The question becomes: how do you formalize "good explanation" in a way that you can actually optimize for? Current approaches like gradient clipping and regularization are doing something like "make the smallest coherent update to your current model" - maintaining some kind of consistency. But what we're after might be more fundamental: architectures that can't make predictions without having coherent explanations for them.

One promising direction might be compression-based approaches. Imagine an agent that learns not just to maximize reward, but to compress its memory in ways that preserve explanatory power. Such an agent would need to identify which experiences are most important for understanding its environment, find efficient ways to encode causal relationships, and maintain the ability to reconstruct and predict from its compressed representations. The compression objective could naturally push toward narrative-like structures: hierarchical patterns, causal relationships, and coherent storylines that efficiently encode experience, starting with the simplest possible explanation for any phenomenon and expanding the narrative only as much as necessary to account for new data.

When I look at LLMs today, I can’t really tell how much of their ability to reason arises from unified representation. Some of it definitely does, as we see with the Sleeper agents - but is it the same consistency as our consistency - and could it ever scale to these agents having a unified and persistent self-concept? 

Whether or not computational systems can give rise to something homomorphic to human experience, the lens of high dimensional representation space as a way of seeing my own mind has been valuable in itself, particularly the experience of becoming-more-cohesive. There is something about feeling confused due to having contradictory information, or inner conflict, that can be relieved by seeing that as an inconsistency from a high-dimensional perspective.

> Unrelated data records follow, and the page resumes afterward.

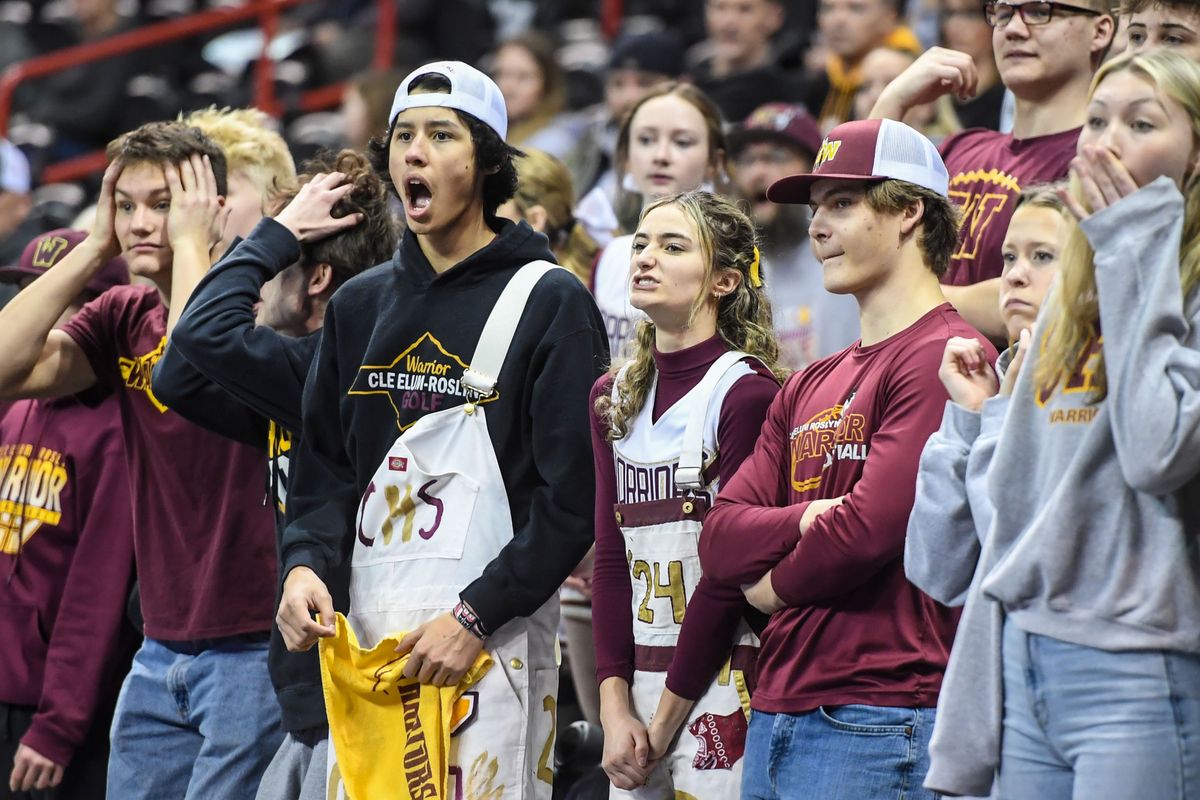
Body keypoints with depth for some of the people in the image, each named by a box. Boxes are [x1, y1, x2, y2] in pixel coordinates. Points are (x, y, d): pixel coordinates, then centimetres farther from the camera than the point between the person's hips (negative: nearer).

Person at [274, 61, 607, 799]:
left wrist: (475, 618, -14)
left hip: (491, 645, -5)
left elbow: (574, 496, -7)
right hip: (369, 630, 5)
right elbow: (325, 467, 18)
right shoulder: (361, 304, 16)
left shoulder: (550, 302, -2)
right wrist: (306, 564, -3)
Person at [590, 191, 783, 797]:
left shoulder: (748, 393, -9)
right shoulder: (614, 396, 12)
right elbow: (611, 560, 8)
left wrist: (665, 722, -10)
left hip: (720, 681, -6)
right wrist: (616, 706, -3)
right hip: (639, 679, 6)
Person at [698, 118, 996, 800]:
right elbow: (721, 539, 9)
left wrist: (776, 583, 1)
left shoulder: (942, 359, -8)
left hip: (879, 716, -8)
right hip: (777, 712, 8)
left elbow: (873, 527, -17)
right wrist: (806, 521, -11)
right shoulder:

Finally, this realm of computational consciousness connects to a really cool paper,  Sources of Richness and Ineffability for Phenomenally Conscious States which explores consciousness through an information theoretic lens - how conscious states are both rich with information and ineffable in their resistance to complete description. Perhaps the drive toward narrative consistency in minds, whether biological or artificial, emerges from this fundamental tension between the richness of experience and the compression necessary for coherent representation. The realm of feeling, in this view, might be where high-dimensional experiences get compressed into navigable, explanatory structures that allow us to act coherently in the world.